Collected data
++++++++++

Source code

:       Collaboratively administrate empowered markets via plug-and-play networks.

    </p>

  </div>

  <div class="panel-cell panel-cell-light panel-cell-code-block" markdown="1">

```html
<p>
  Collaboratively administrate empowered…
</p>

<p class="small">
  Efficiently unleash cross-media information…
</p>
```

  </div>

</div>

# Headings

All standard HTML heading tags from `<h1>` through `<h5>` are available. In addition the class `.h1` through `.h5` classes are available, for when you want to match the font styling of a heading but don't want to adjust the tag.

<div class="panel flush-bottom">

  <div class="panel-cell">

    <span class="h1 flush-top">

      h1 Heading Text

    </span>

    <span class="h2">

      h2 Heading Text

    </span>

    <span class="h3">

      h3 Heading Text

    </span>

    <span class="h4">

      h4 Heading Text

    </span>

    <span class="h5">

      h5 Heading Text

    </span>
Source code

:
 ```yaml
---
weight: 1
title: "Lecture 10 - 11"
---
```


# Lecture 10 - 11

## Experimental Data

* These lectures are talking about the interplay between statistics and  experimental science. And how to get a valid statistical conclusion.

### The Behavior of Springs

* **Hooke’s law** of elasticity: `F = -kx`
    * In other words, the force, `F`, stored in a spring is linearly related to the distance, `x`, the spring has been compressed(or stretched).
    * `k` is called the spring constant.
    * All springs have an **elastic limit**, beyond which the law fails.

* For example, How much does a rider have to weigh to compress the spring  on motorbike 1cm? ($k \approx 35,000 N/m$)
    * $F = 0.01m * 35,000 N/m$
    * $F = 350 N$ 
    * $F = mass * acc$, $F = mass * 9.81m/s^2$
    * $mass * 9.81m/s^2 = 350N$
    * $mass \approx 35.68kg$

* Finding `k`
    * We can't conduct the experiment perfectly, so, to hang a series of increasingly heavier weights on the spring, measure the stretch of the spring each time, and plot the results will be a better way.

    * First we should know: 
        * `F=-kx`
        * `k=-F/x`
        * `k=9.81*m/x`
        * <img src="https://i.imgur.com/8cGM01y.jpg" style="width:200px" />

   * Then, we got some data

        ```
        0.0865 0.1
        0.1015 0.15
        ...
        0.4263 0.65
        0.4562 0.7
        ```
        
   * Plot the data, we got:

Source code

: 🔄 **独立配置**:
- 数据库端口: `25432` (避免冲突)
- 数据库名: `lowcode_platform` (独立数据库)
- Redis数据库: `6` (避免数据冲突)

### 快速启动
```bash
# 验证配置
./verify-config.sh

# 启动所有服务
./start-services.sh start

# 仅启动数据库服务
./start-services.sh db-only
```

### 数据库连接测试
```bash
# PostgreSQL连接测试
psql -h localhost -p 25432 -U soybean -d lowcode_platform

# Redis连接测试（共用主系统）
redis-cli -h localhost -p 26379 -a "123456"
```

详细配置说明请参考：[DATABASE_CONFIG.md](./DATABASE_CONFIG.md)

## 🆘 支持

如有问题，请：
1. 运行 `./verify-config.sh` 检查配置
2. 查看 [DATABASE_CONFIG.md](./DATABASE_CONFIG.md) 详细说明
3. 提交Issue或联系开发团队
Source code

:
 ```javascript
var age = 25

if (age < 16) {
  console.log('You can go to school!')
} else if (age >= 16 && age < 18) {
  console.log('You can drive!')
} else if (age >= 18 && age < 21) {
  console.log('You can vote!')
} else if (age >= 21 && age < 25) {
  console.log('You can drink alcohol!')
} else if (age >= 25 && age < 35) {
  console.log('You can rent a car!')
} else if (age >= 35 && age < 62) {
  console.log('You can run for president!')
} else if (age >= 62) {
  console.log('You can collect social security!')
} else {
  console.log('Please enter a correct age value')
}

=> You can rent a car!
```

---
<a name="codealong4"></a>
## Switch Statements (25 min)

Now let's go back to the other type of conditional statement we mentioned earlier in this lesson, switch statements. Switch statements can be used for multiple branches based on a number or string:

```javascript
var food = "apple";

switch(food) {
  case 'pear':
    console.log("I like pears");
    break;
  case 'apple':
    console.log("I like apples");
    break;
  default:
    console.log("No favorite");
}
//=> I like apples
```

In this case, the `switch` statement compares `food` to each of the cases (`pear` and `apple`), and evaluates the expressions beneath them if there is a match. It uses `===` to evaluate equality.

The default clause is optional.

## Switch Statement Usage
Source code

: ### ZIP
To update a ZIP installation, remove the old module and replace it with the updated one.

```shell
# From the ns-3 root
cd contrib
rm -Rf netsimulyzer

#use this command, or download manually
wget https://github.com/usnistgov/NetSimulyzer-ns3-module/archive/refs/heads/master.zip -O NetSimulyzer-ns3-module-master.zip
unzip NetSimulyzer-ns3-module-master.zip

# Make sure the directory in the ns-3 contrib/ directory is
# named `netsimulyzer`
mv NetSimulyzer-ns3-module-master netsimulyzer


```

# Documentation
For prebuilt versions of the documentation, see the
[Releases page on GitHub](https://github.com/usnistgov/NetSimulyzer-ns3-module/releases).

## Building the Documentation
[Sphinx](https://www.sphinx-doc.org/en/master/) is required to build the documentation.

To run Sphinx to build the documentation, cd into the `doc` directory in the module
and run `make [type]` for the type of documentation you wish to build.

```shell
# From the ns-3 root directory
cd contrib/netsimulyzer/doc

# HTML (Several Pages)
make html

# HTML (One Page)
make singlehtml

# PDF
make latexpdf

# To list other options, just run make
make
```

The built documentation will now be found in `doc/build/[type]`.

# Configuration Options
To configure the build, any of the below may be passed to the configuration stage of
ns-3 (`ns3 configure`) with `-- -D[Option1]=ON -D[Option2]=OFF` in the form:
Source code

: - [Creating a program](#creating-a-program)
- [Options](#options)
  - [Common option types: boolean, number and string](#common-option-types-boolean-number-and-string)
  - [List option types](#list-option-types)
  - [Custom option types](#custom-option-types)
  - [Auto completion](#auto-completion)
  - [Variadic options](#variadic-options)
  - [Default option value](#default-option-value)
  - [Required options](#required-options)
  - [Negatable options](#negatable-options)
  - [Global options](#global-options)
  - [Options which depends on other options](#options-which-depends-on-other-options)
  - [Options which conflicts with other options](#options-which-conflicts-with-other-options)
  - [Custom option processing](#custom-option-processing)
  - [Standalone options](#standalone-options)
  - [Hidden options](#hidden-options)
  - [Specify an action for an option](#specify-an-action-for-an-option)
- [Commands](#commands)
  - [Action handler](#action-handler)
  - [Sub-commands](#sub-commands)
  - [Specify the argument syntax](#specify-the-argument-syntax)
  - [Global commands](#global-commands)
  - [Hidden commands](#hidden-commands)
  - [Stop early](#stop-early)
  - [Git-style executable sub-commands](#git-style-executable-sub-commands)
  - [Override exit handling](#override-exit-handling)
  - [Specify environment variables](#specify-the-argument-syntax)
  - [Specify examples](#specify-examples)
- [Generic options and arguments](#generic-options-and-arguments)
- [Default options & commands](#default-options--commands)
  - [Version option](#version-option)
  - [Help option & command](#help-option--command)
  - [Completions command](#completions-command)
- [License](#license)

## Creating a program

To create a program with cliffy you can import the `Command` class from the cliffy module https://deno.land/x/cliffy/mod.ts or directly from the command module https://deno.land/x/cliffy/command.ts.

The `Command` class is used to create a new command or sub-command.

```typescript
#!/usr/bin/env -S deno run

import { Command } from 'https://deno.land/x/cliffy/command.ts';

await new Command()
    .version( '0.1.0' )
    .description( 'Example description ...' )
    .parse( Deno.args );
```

++++++++++

#### THE TASK:
From the records above, count the lines that contain "start". Only the number should be written.

#### WRITTEN ANSWER:
2